Green corridor between Mysuru, Bengaluru brings new lease of life for six

BENGALURU/MYSURU: The state’s traffic police on Sunday managed to pull off another green corridor between Mysuru and Bengaluru in less than a month and this time took 2 hours and 5 minutes to traverse 170 km between the JSS Hospital in Mysuru and the MS Ramaiah Hospital in the city. The donor, 44-year old Puttegowda of Bannur in T Narasipura, was admitted on July 27 after a fall at a construction site and was declared brain dead.

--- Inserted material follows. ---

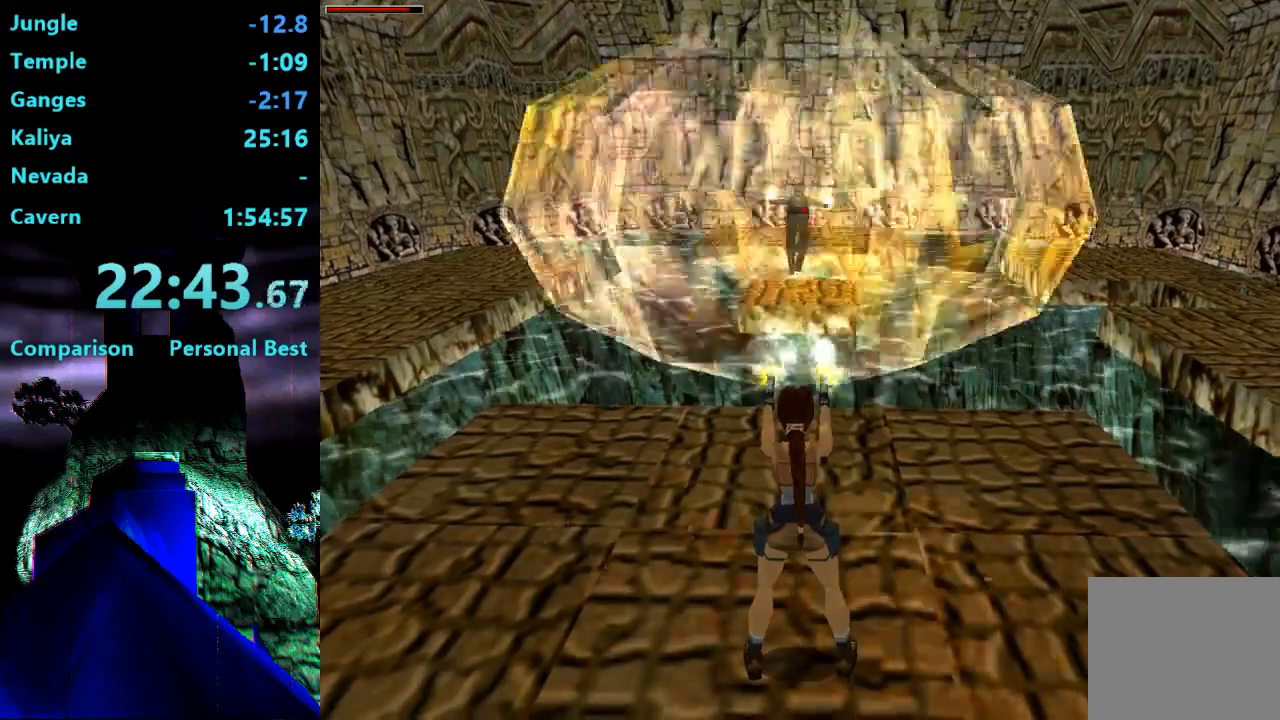
{"dt_ms": 500, "buttons": ["CROSS"], "right_stick": "center", "events": []}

His organs, including his heart, liver, kidneys and corneas were donated by his family after doctors approached them with a plea for organ donation. Puttegowda, the sole breadwinner for the family, is survived by two teenage daughters and his wife. One daughter is a first-year PU student while the other is in Class 9. The heart reached a recipient at the MS Ramaiah Hospital while the liver was sent to Sparsh Super Speciality Hospital in Yeshvantpur. One kidney was sent to Victoria Hospital in the city.

After the consent of the family members, doctors approached the city traffic police officials with the green corridor request. After a meeting with the officials, the heart, liver, eyes and kidneys of Puttegowda were harvested by 6.27 am and taken to Bengaluru for the organ transplant. According to the officials at JSS hospital, a total of six people will receive the organs from Puttegowda.

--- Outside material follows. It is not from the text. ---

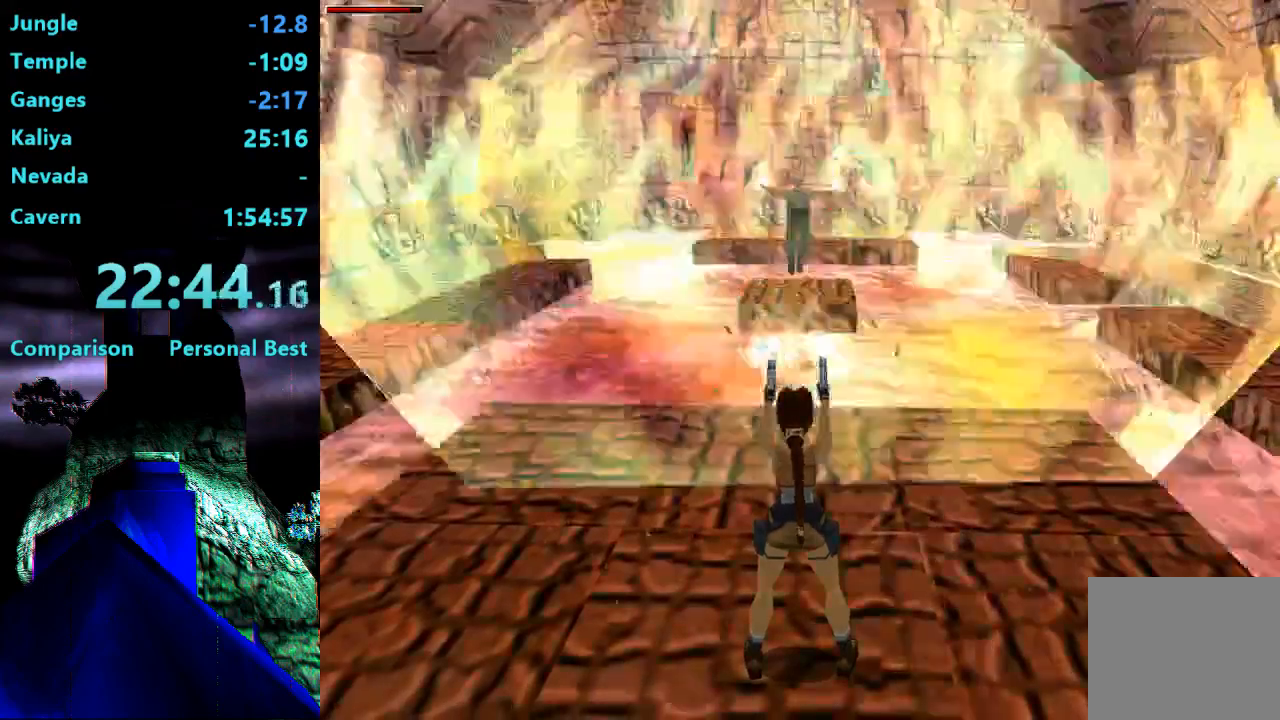
{"dt_ms": 500, "buttons": ["CROSS"], "right_stick": "center", "events": []}
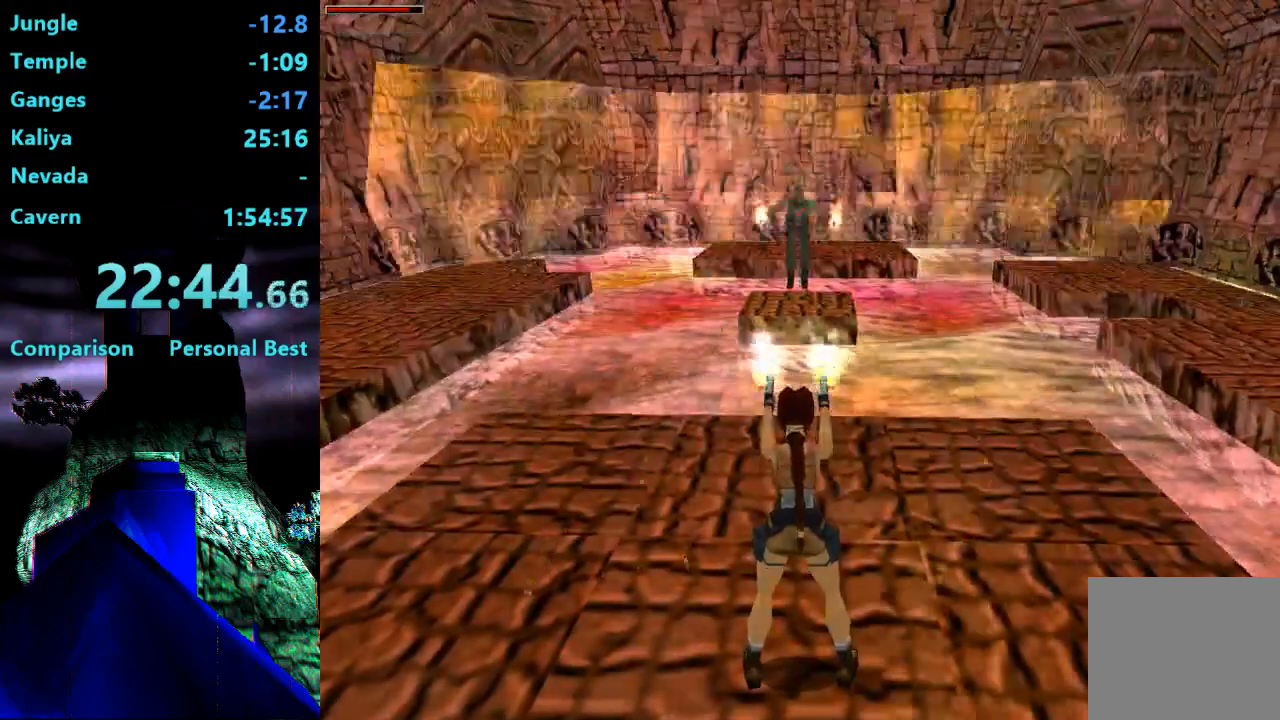
{"dt_ms": 500, "buttons": ["CROSS"], "right_stick": "center", "events": []}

Unlike the organ transplant of Namana, where only heart valves were transported early this month, here the authorities had a tough time since they had to move a live heart that cannot be kept outside a human body for long. The motorcade, which left Mysuru at 6.55 am, reached the city at 9 am. En-route, there was continuous coordination between traffic police at Mysuru, Mandya, Ramanagara and Bengaluru to ensure that there were no delays. “Both the Mysuru and Bengaluru police created the corridor effectively and helped the organs reach within 2 hours. The heart was transplanted to a 20-year-old male patient who has been suffering from restrictive cardiomyopathy for the last 8 years,” said Dr Nagamalesh UM from the MS Ramaiah Narayana Heart Centre.

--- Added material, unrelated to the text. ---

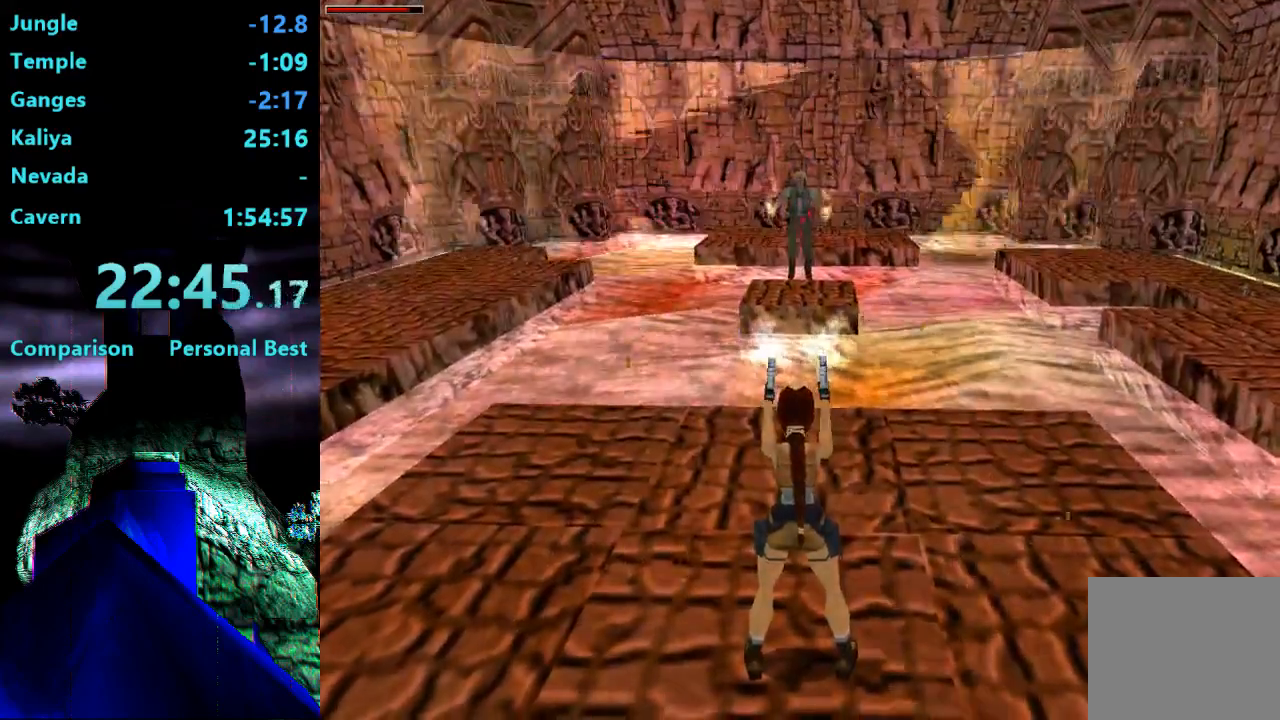
{"dt_ms": 500, "buttons": ["CROSS"], "right_stick": "center", "events": []}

According to a senior police officer, the convoy maintained a speed of 120 kmph through the ride to cover the distance in such a short while. “In conditions of zero traffic, as was the case on Sunday, speeds can go up to 140 kmph. A bubble extending up to a few kilometers was maintained with traffic being stopped at various junctions,” the police officer said. Explaining the planning that goes behind such an achievement, the officer said that it was critical that the route be mapped down to the last detail. “This helps us avoid any delays in transporting the organs,” he said.